The Tripartite Convention gave control of the islands west of 171 degrees west longitude to Germany, (later known as Western Samoa), containing Upolu and Savaii (the current Samoa) and other adjoining islands. These islands became known as German Samoa. The United States accepted the eastern islands of Tutuila and Manu'a, (present-day American Samoa).4 In exchange for United Kingdom ceding claims in Samoa, Germany transferred their protectorates in the North Solomon Islands and other territories in West Africa. The monarchy was also abolished.

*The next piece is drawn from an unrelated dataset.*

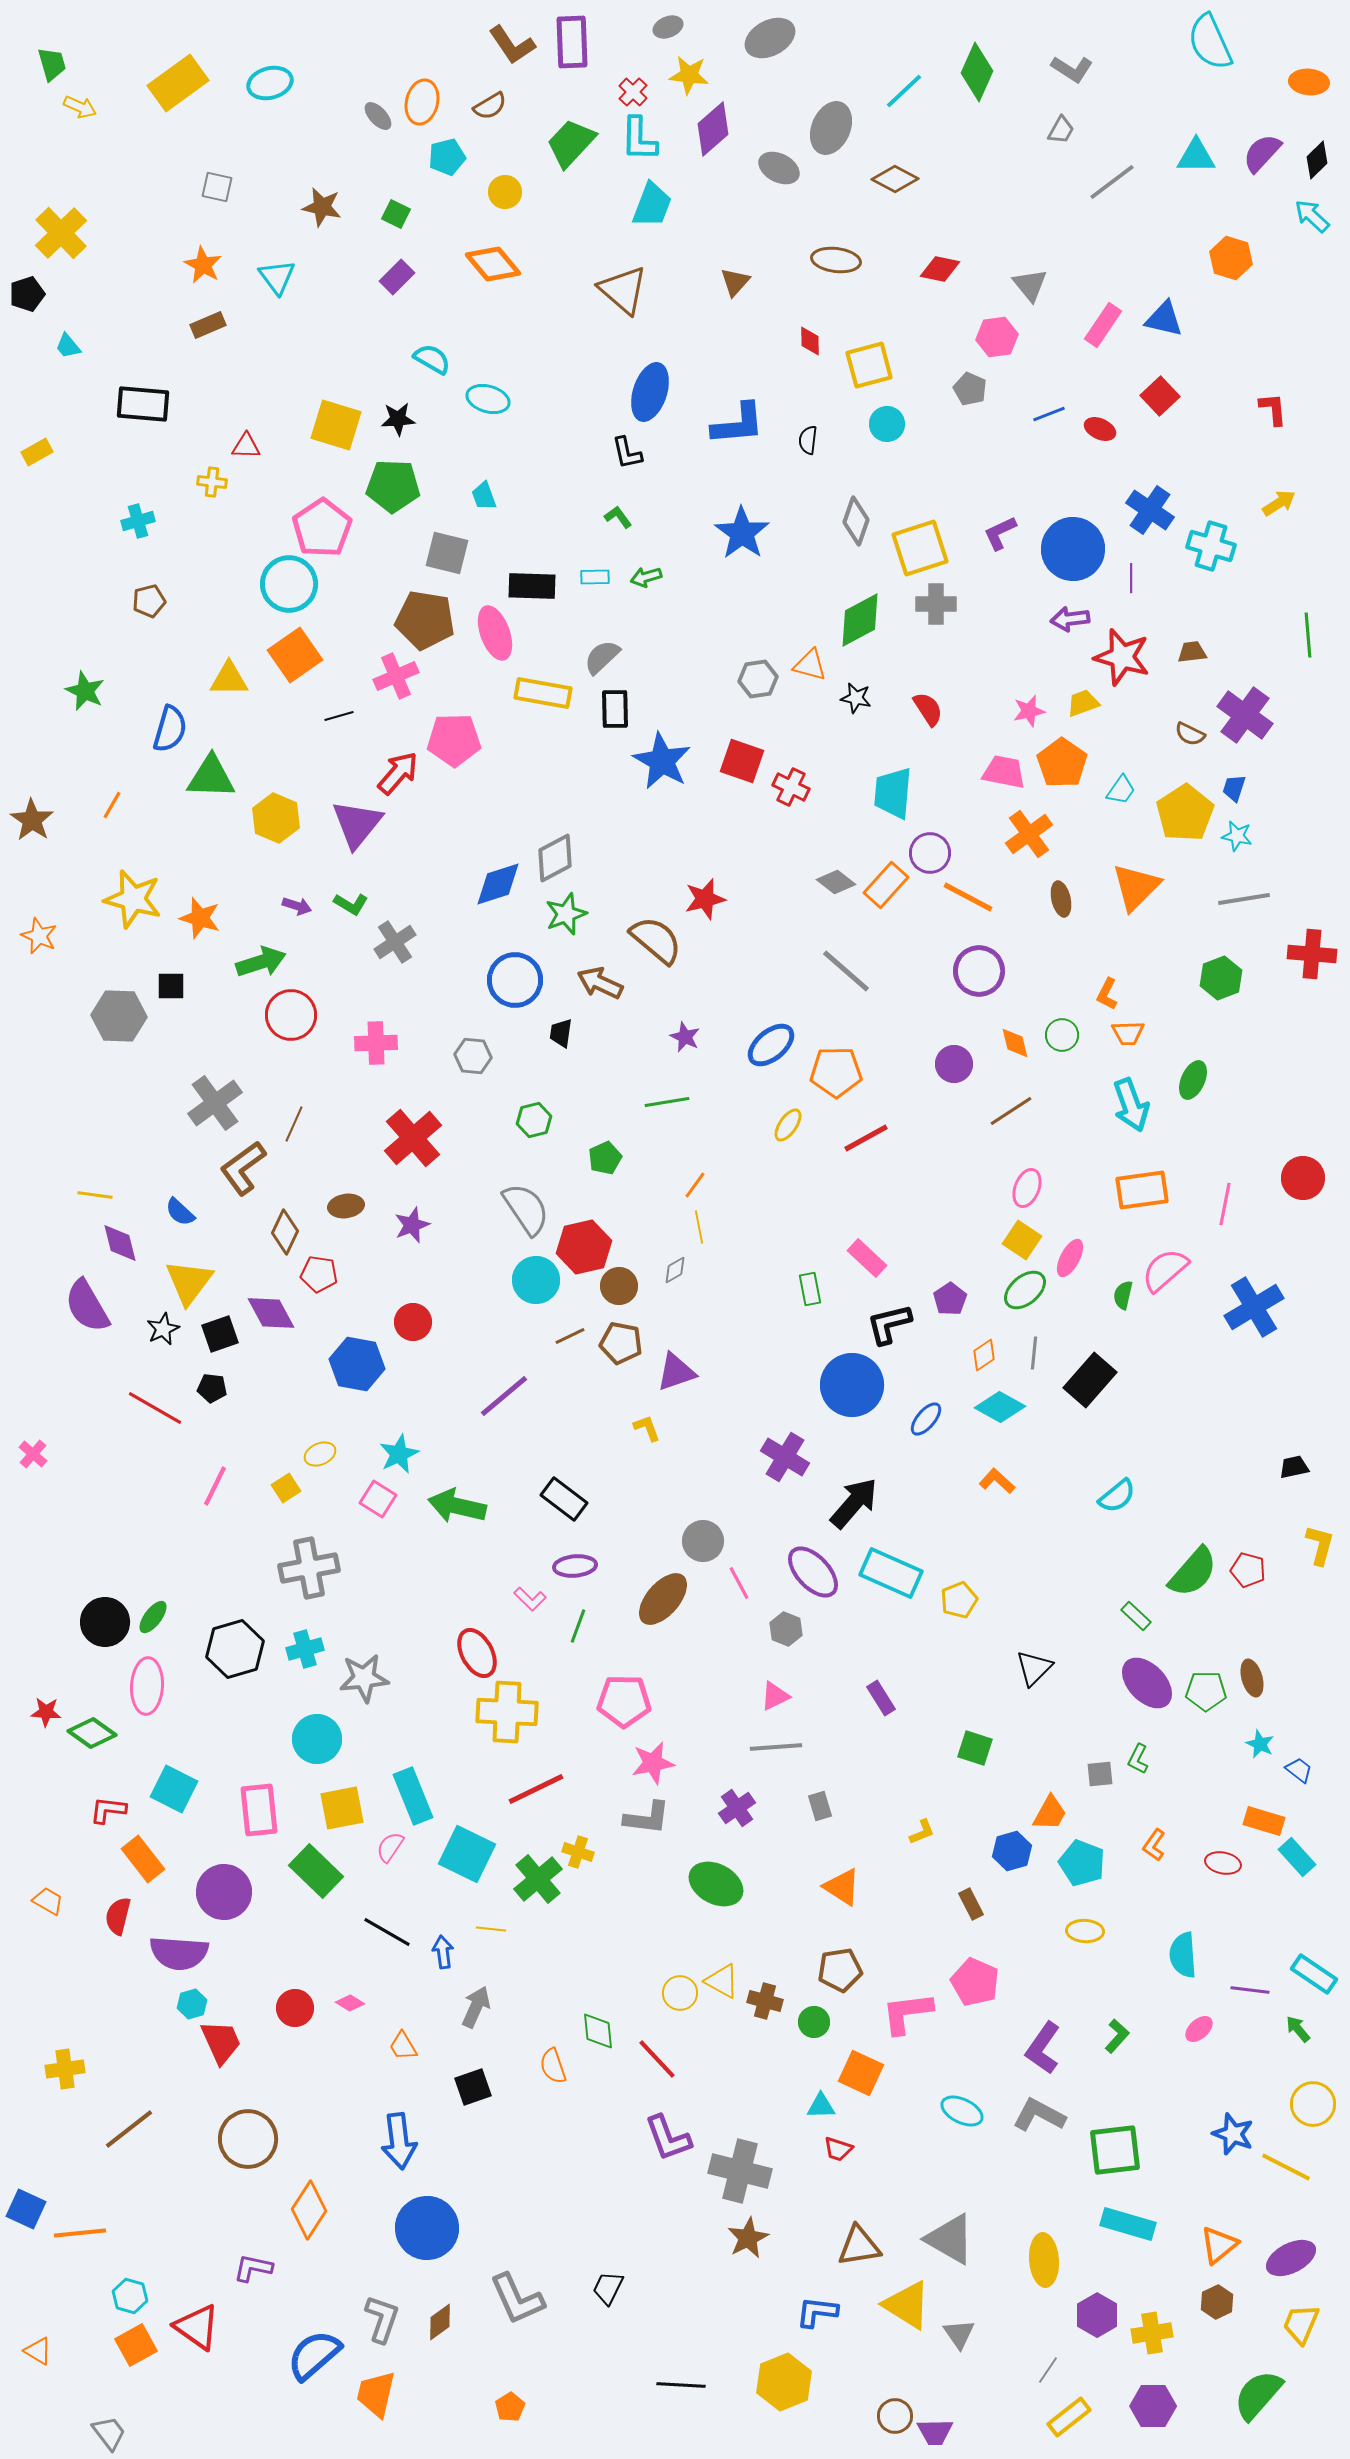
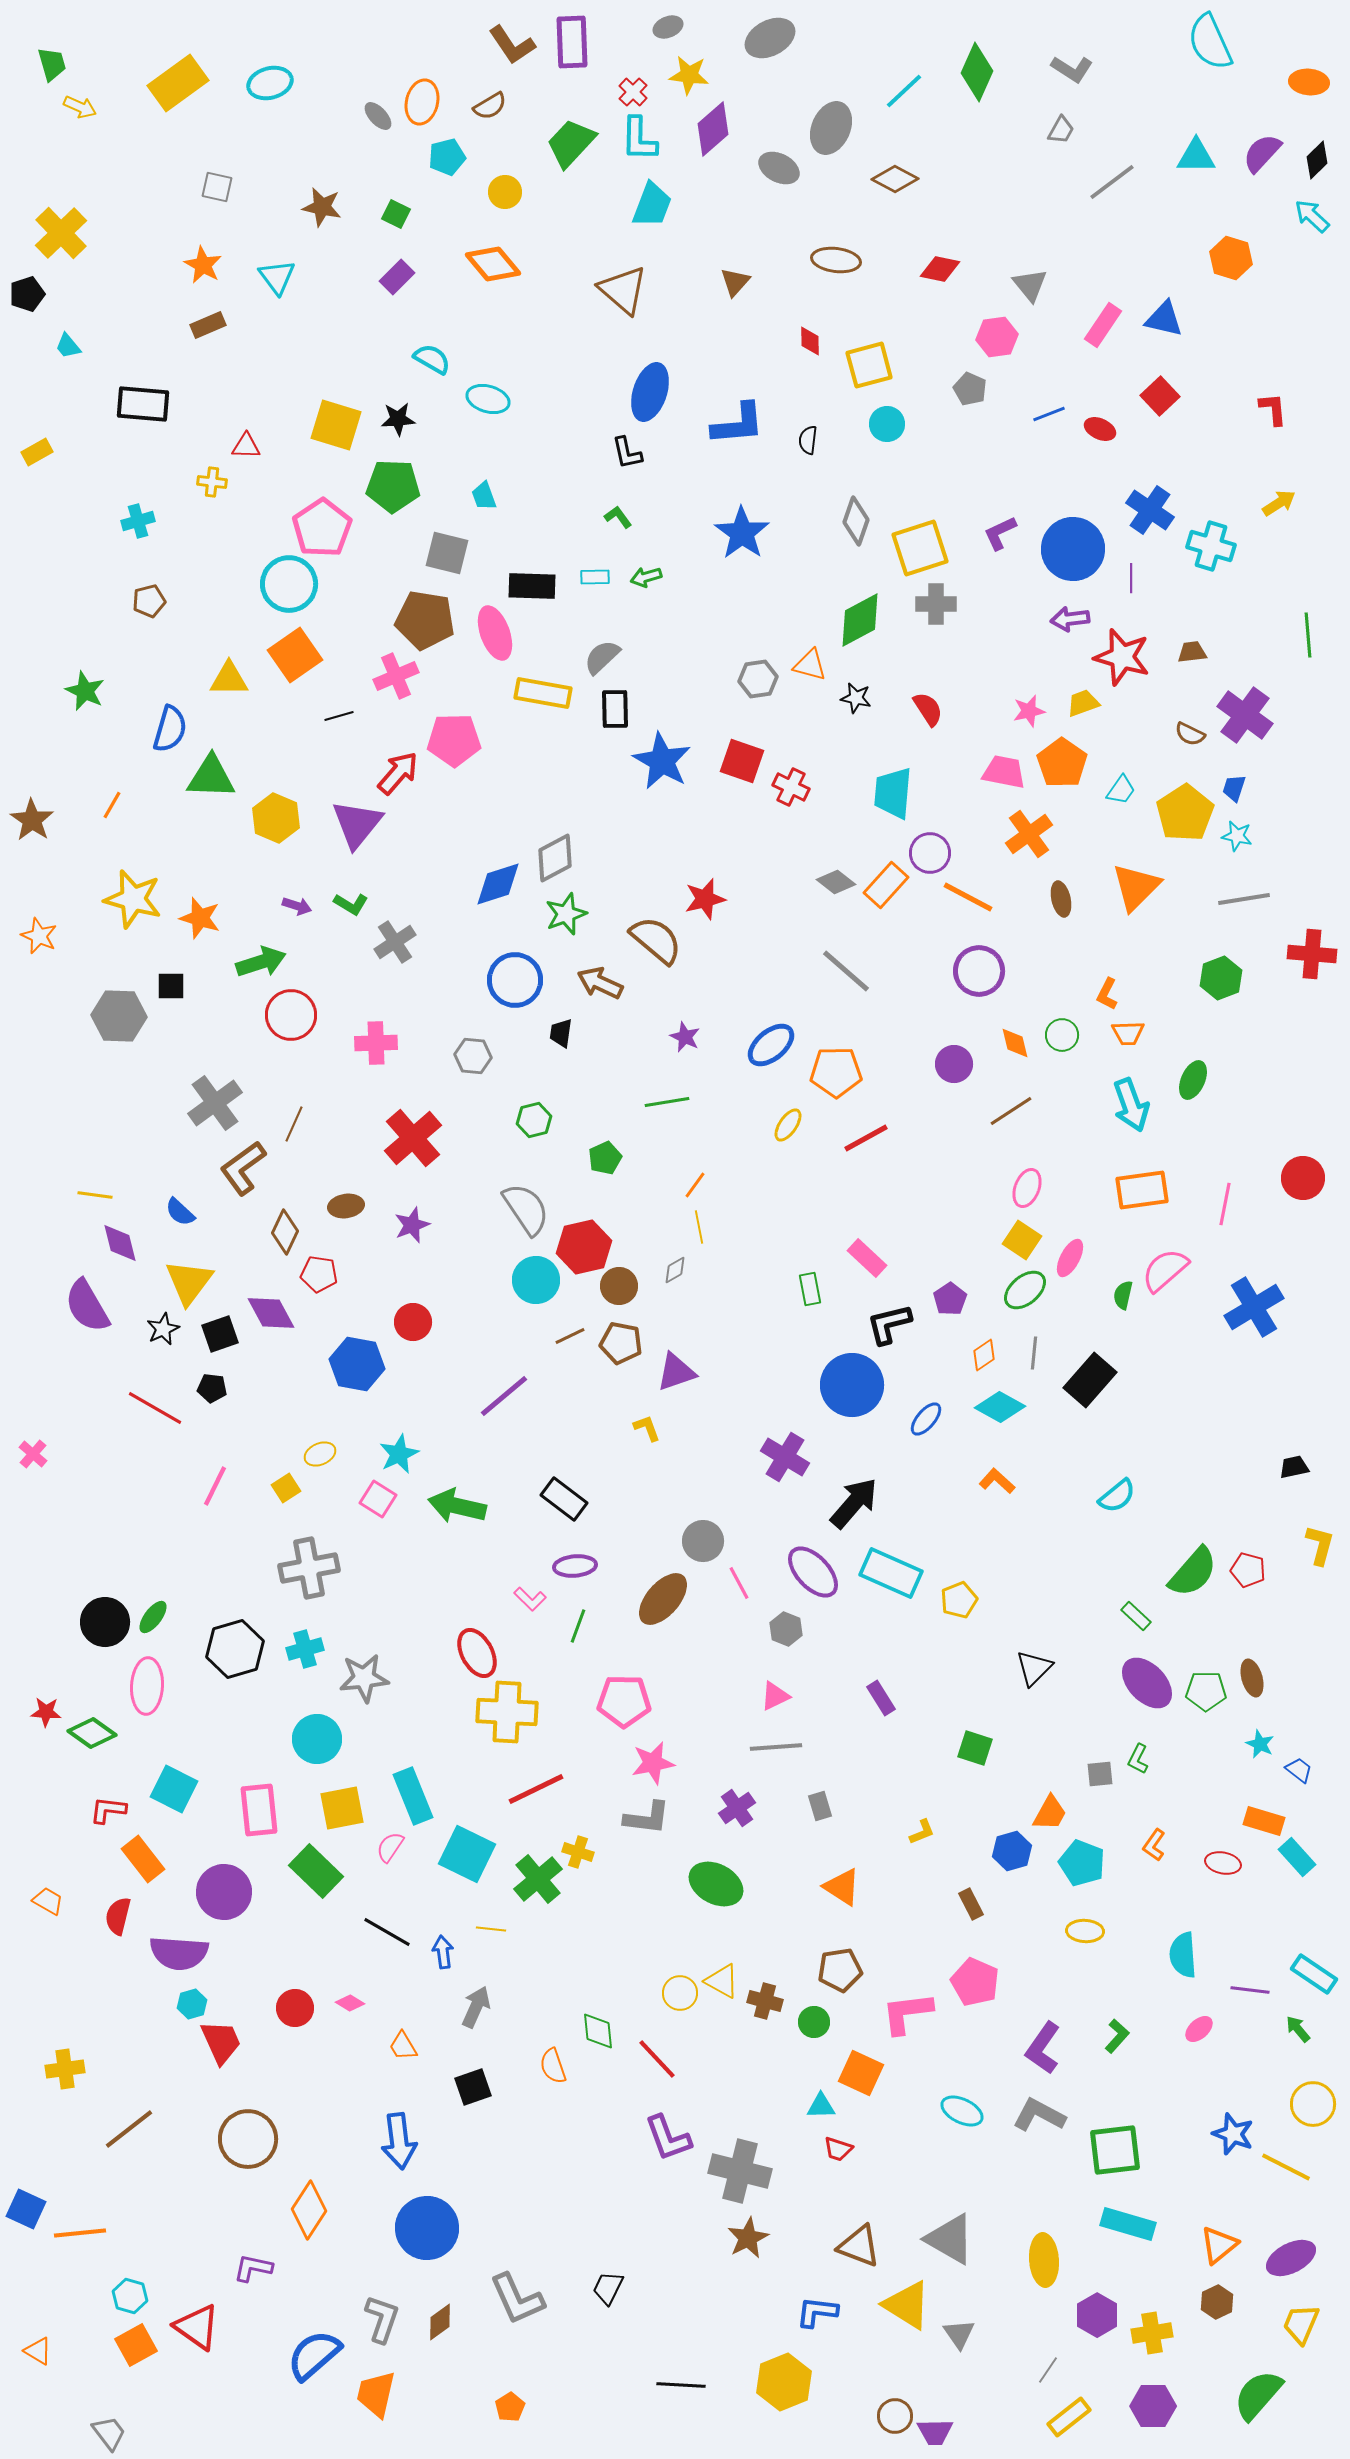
brown triangle at (859, 2246): rotated 30 degrees clockwise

From 1908, with the establishment of the Mau movement ("opinion movement"), Western Samoans began to assert their claim to independence. The early beginnings of the national Mau movement began in 1908 with the 'Mau a Pule' resistance on Savai'i, led by orator chief Lauaki Namulau'ulu Mamoe. Lauaki and Mau a Pule chiefs, wives and children were exiled to Saipan in 1909. Many died in exile.12
Shortly after the outbreak of World War I, in August 1914, New Zealand sent an expeditionary force to seize and occupy German Samoa. Although Germany refused to officially surrender the islands, no resistance was offered and the occupation took place without any fighting. New Zealand continued the occupation of Western Samoa throughout World War I. In 1919, under the Treaty of Versailles, Germany relinquished its claims to the islands.

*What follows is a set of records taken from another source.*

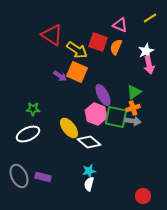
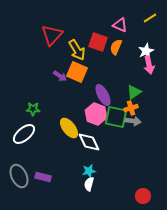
red triangle: rotated 40 degrees clockwise
yellow arrow: rotated 25 degrees clockwise
orange cross: moved 2 px left
white ellipse: moved 4 px left; rotated 15 degrees counterclockwise
white diamond: rotated 25 degrees clockwise
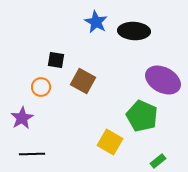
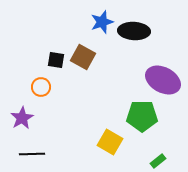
blue star: moved 6 px right; rotated 25 degrees clockwise
brown square: moved 24 px up
green pentagon: rotated 24 degrees counterclockwise
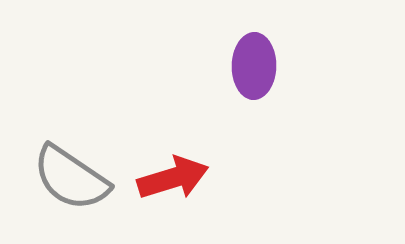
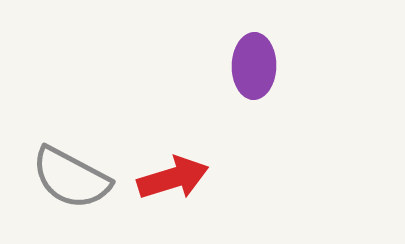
gray semicircle: rotated 6 degrees counterclockwise
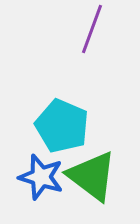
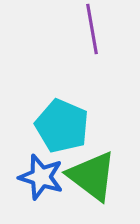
purple line: rotated 30 degrees counterclockwise
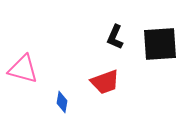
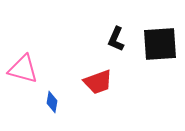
black L-shape: moved 1 px right, 2 px down
red trapezoid: moved 7 px left
blue diamond: moved 10 px left
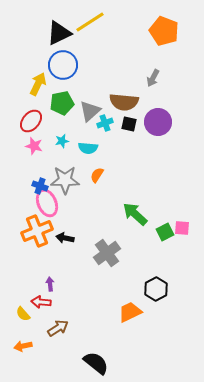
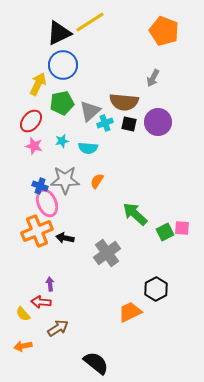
orange semicircle: moved 6 px down
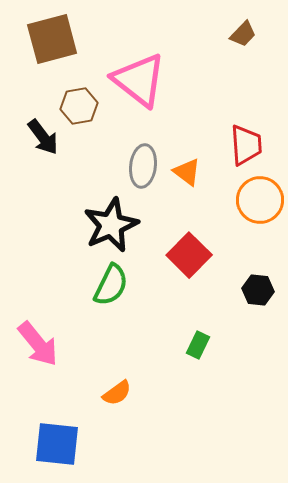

The Mau movement gained momentum with Samoa's royal leaders becoming more visible in supporting the peoples movement but strongly opposed violence. On 28 December 1929 Tupua Tamasese was shot along with eleven others during a peaceful demonstration in Apia. Tupua Tamasese died the following day, with the advice that no more blood should be shed.
New Zealand administered Western Samoa first as a League of Nations Mandate and then as a United Nations trusteeship until the country received its independence on 1 January 1962 as Western Samoa.13 Samoa's first prime minister following independence was paramount chief Fiame Mata'afa Faumuina Mulinu'u II.
Samoa was the first Polynesian people to be recognized as a sovereign nation in the 20th century. In 1977, Queen Elizabeth II visited the Samoa during her tour of the Commonwealth.
In July 1997 the constitution was amended to change the country's name from "Western Samoa" to "Samoa." Samoa had been known simply as "Samoa" in the United Nations since joining the organization in 1976. The neighboring U.S. territory of American Samoa protested the move, feeling that the change diminished its own Samoan identity. American Samoans still use the terms "Western Samoa" and "Western Samoans."
In 2002, New Zealand's prime minister Helen Clark formally apologized for two incidents during the period of New Zealand's administration: a failure in 1918 to quarantine the SS Talune, which carried the 'Spanish 'flu' to Samoa, leading to an epidemic which devastated the Samoan population, and the shooting of leaders of the non-violent Mau movement during a ceremonial procession in 1929.
In 2007, Samoa's first Head of State, His Highness Malietoa Tanumafili II, died at the age of 95. He held this title jointly with Tupua Tamasese Lealofi until his death in 1963. The late Malietoa Tanumafili II was Samoa's Head of State for 45 years. He was the son of Malietoa Tanumafili I, who was the last Samoan king recognized by Europe and the Western World.
Samoa's current Head of State is His Highness Tui-Atua Tupua Tamasese Tupuola Efi, who was anointed the Head of State title with the unanimous endorsement of Samoa's Parliament. A symbol of traditional Samoan protocol in alignment with Samoan decision making stressing the importance of consensus in the 21st century.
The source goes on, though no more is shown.